Vagrant is a popular solution to isolate your development environment, while there are many images to use with vagrant the most popular is an Ubuntu server image cooked by HashiCorp. Although with the current computer specs having a virtual machine that uses 512MB in RAM is almost nothing (I bet Google Chrome is wasting more than that now) if you are like me you don’t like to have a Virtual Machine wasting resources.
The main reason of why vagrant images uses that amount of RAM is because they don’t have SWAP, so, if your program/script is using more RAM than what is in the VM the program/script is killed.

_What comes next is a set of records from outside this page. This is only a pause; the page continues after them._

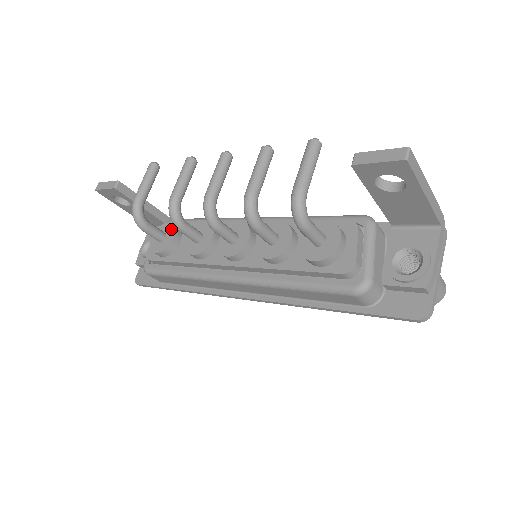
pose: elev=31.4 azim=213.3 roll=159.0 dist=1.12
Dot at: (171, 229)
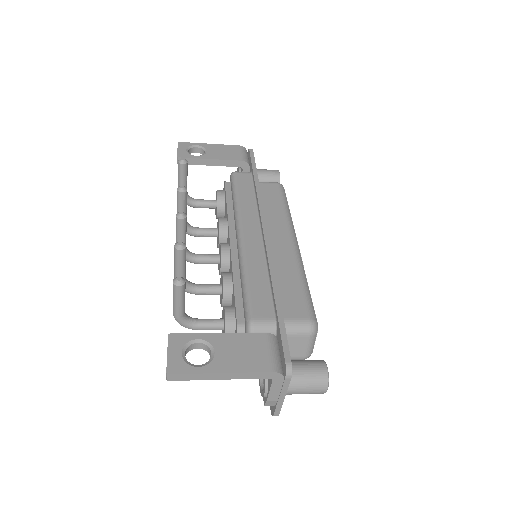
Dot at: (217, 202)
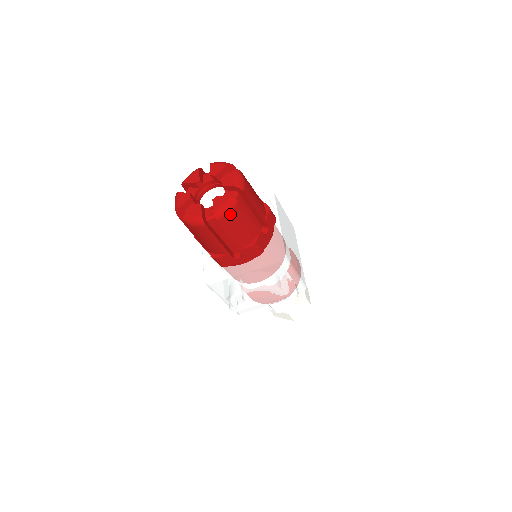
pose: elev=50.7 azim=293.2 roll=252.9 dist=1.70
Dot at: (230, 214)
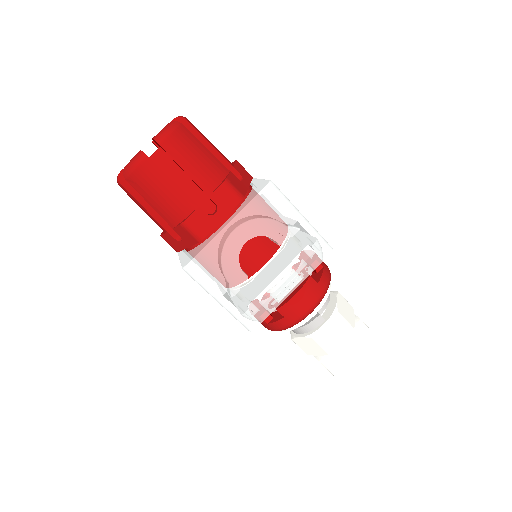
Dot at: (174, 135)
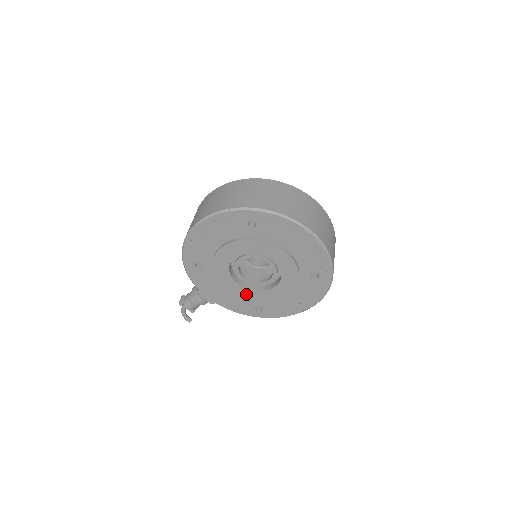
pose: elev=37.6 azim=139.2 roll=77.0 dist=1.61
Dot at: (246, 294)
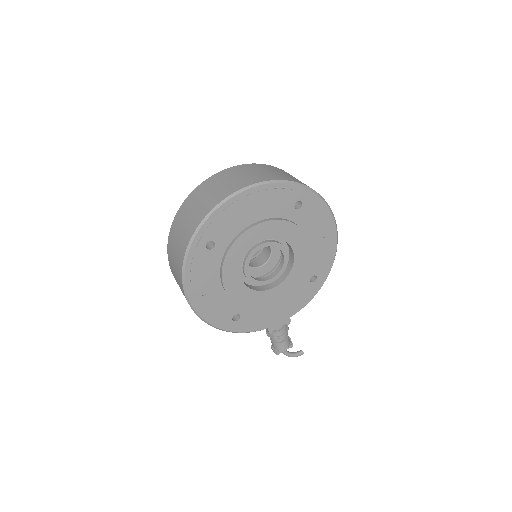
Dot at: (289, 285)
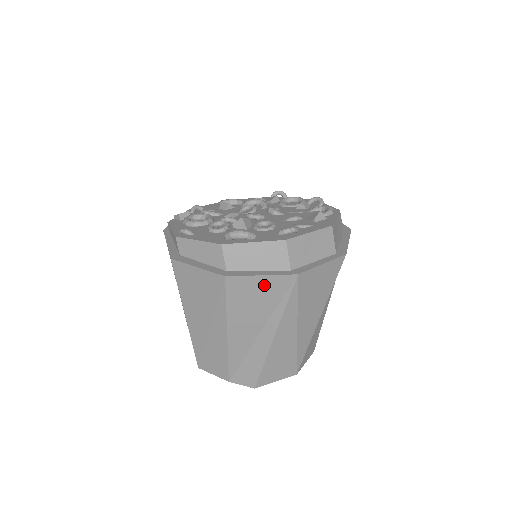
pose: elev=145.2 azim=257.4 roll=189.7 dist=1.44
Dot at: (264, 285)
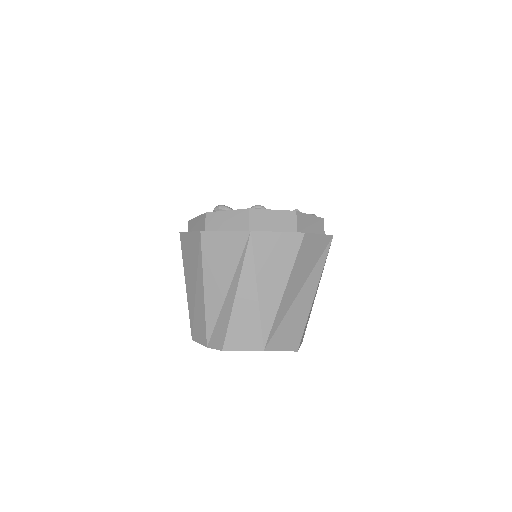
Dot at: (227, 241)
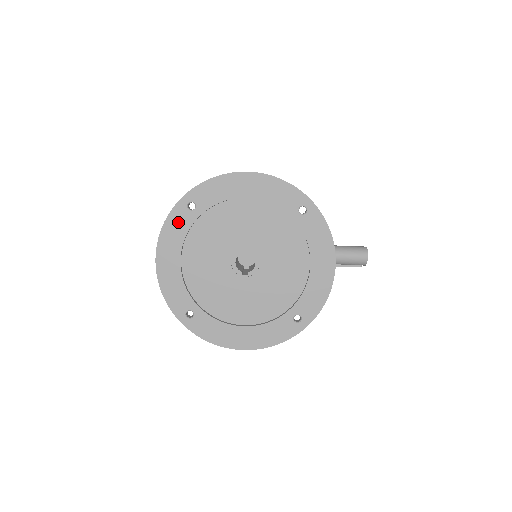
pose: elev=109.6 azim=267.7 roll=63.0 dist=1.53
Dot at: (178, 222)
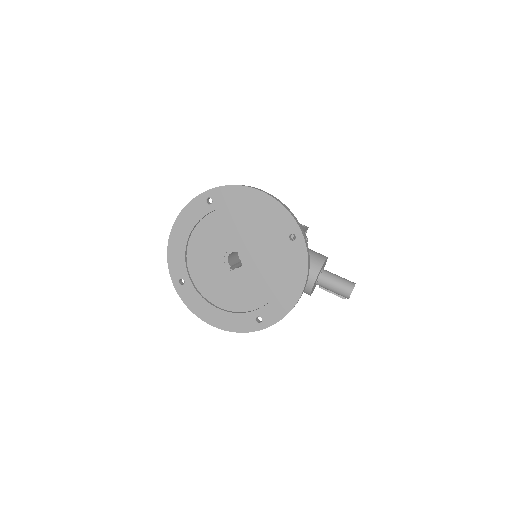
Dot at: (196, 209)
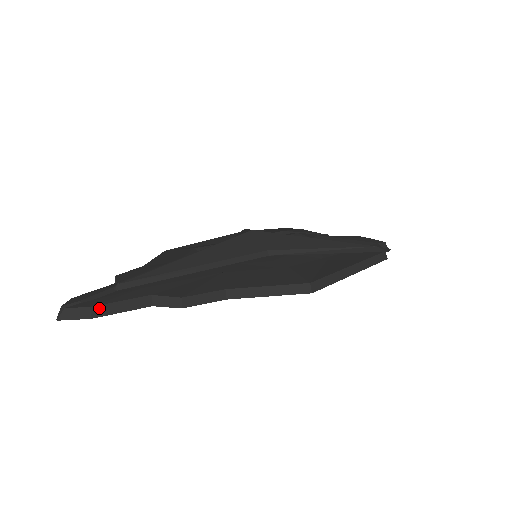
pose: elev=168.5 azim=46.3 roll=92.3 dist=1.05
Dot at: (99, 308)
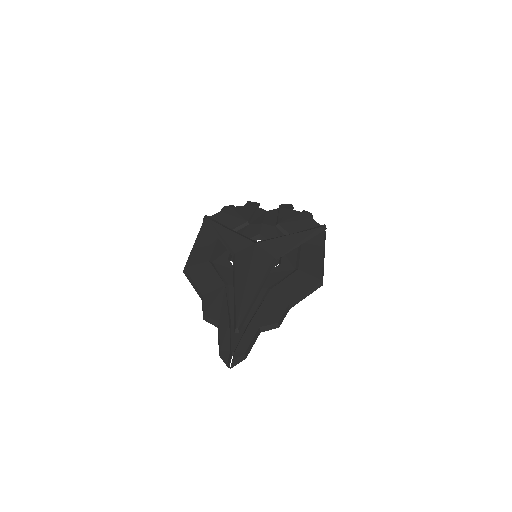
Dot at: (247, 351)
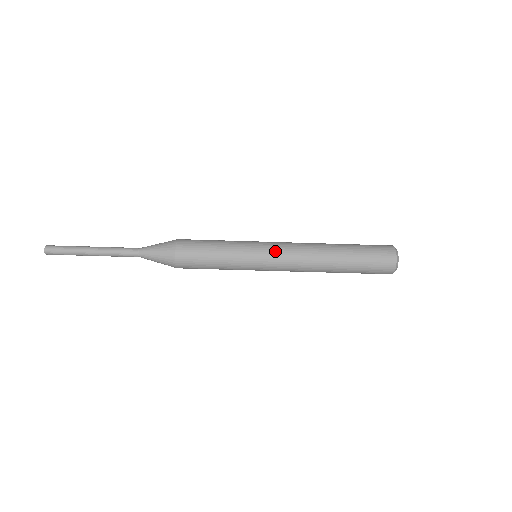
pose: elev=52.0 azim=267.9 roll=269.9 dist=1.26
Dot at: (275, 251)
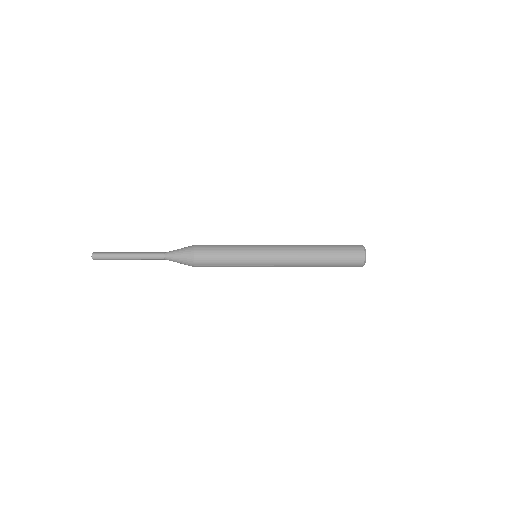
Dot at: (271, 262)
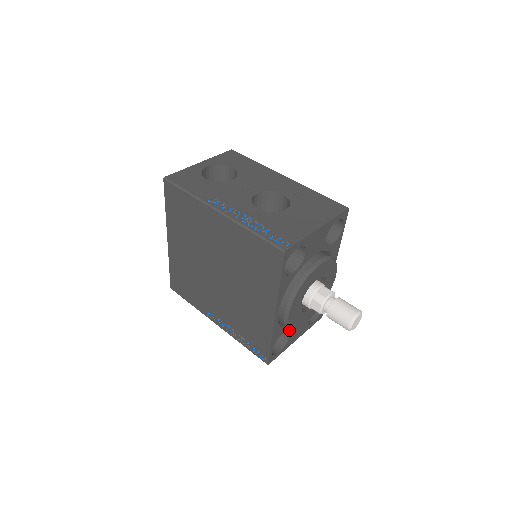
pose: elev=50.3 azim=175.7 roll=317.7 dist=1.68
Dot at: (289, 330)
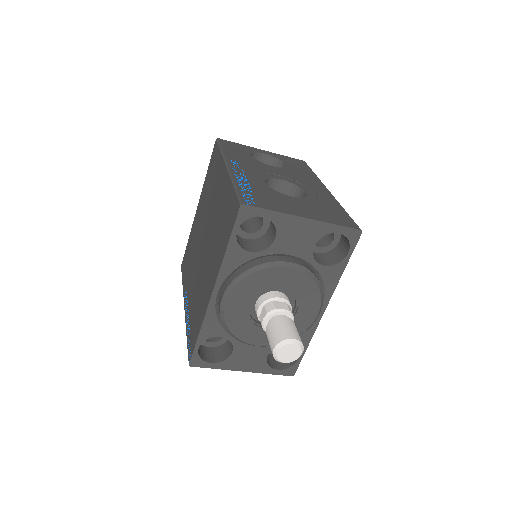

You can add a SWAP file by using dd
$ dd if=/dev/zero of=/swapfile bs=1024 count=655360 $ chmod 00600 /swapfile $ swapon -a
Then add it to /etc/fstab
. Pretty simple, but you have a big file that may or may not be used in totality.
A better approach is to use swapspace
daemon, it will create a swap space that will grow/shrink as needed. You can install the service in your VM if you already have it working or, add this to your Vagrantfile
to have it done automagically.
config.vm.provision "shell", inline: "sudo apt install swapspace -y"
If you do this with a VM already working just shut it down, use vagrant up --provision
to run the provision instruction and you are done!.
Having a Swap space allows you to reduce the amount of RAM dedicated to your VM.